If no language parameter is given, the language detector is called to process the query string. The detector is likely to be confused by field names and query syntax, but it is a best-effort approach. This matches the language resolution of the index pipeline.

By default, there is no knowledge anywhere that captures what languages are used to generate the content of an index. The language parameter only affects the transformation of query terms that hit tokenized indexes.

Tokenization

Tokenization removes any non-word characters, and splits the string into tokens on each word boundary. In addition, CJK tokens are split using a segmentation algorithm. The resulting tokens are then searchable in the index.

Not supported in streaming search.

To index strings as-is (that is, avoid tokenization), use indexing-rewrite: none.

Also see N-gram matching.

Normalization

Normalization preserves case. Normalizing will cause accents and similar decorations which are often misspelled to be normalized the same way both in documents and queries.

Not supported in streaming search.

Normalizations:

à ⇒ a ç ⇒ c ð ⇒ d ù ⇒ u
â ⇒ a è ⇒ e ñ ⇒ n ú ⇒ u
á ⇒ a é ⇒ e ò ⇒ o û ⇒ u
ã ⇒ a ê ⇒ e ó ⇒ o ü ⇒ ue
ä ⇒ ae ë ⇒ e ô ⇒ o ý ⇒ y
å ⇒ aa ì ⇒ i õ ⇒ o ÿ ⇒ y
æ ⇒ ae í ⇒ i ö ⇒ oe ß ⇒ ss
î ⇒ i ø ⇒ oe þ ⇒ th
ï ⇒ i

Stemming

Stemming means translate a word to its base form (singular forms for nouns, infinitive for verbs), using a stemmer. Use of stemming increases search recall, because the searcher is usually interested in documents containing query words regardless of the word form used. Stemming in Vespa is symmetric, i.e. words are converted to stems both when indexing and searching.

Examples of this is when text is indexed, the stemmer will convert the noun reports (plural) to report, and the latter will be stored in the index. Likewise, before searching, reports will be stemmed to report. Another example is that am, are and was will be stemmed to be both in queries and indexes.

When bolding is enabled, all forms of the query term will be bolded. I.e. when searching for reports, both report, reported and reports will be bolded.

Theory

From a matching point of view, stemming takes all possible token strings and maps them into equivalence classes. So in the example above, the set of tokens { report, reports, reported } are in an equivalence class. To represent the class, the linguistics library should pick the best element in the class. At query time, the text typed by a user will be tokenized, and then each token should be mapped to the most likely equivalence class, again represented by the shortest element that belongs to the class.

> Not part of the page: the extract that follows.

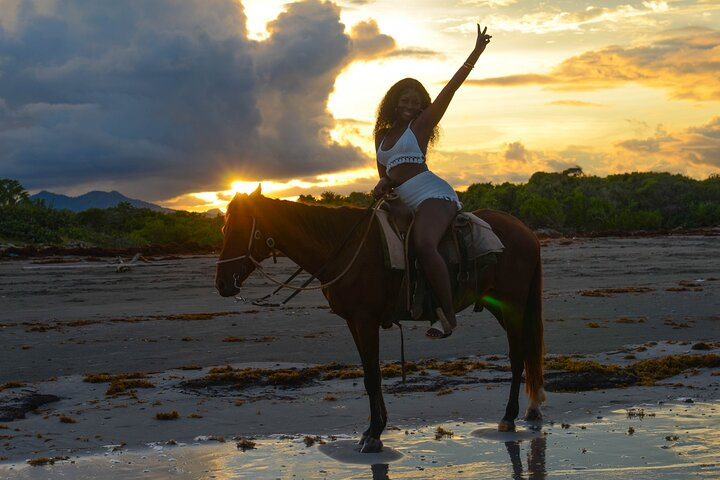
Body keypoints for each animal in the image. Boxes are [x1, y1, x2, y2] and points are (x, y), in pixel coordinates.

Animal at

While the theory sounds pretty simple, in practice it is not always possible to figure out which equivalence class a token should belong to. A typical example is the string number. In most cases we would guess this to mean a numerical entity of some kind, and the equivalence class would be { number, numbers } - but it could also be a verb, with a different equivalence class { number, numbered, numbering }. These are of course closely related, and in practice they will be merged, so we'll have a slightly larger equivalence class { number, numbers, numbered, numbering } and be happy with that. However, in a sentence such as my legs keep getting number every day, the number token clearly does not have the semantics of a numerical entity, but should be in the equivalence class { numb, number, numbest, numbness } instead. But blindly assigning number to the equivalence class numb is clearly not right, since the more numb meaning is much less likely than the numerical entity meaning.

The approach currently taken by the low-level linguistics library will often lead to problems in the number-like cases as described above. To give better recall, Vespa has implemented a multiple stemming option.

Configuration

By default, all words are stemmed to their best form. Refer to the stemming reference for other stemming types. To change type, add:

stemming: [stemming-type]
Stemming can be set either for a field, a fieldset or as a default for all fields. Example: Disable stemming for the field title:
field title type string {
    indexing: summary | index
    stemming: none
}

Note: Stemming is not applicable to streaming search.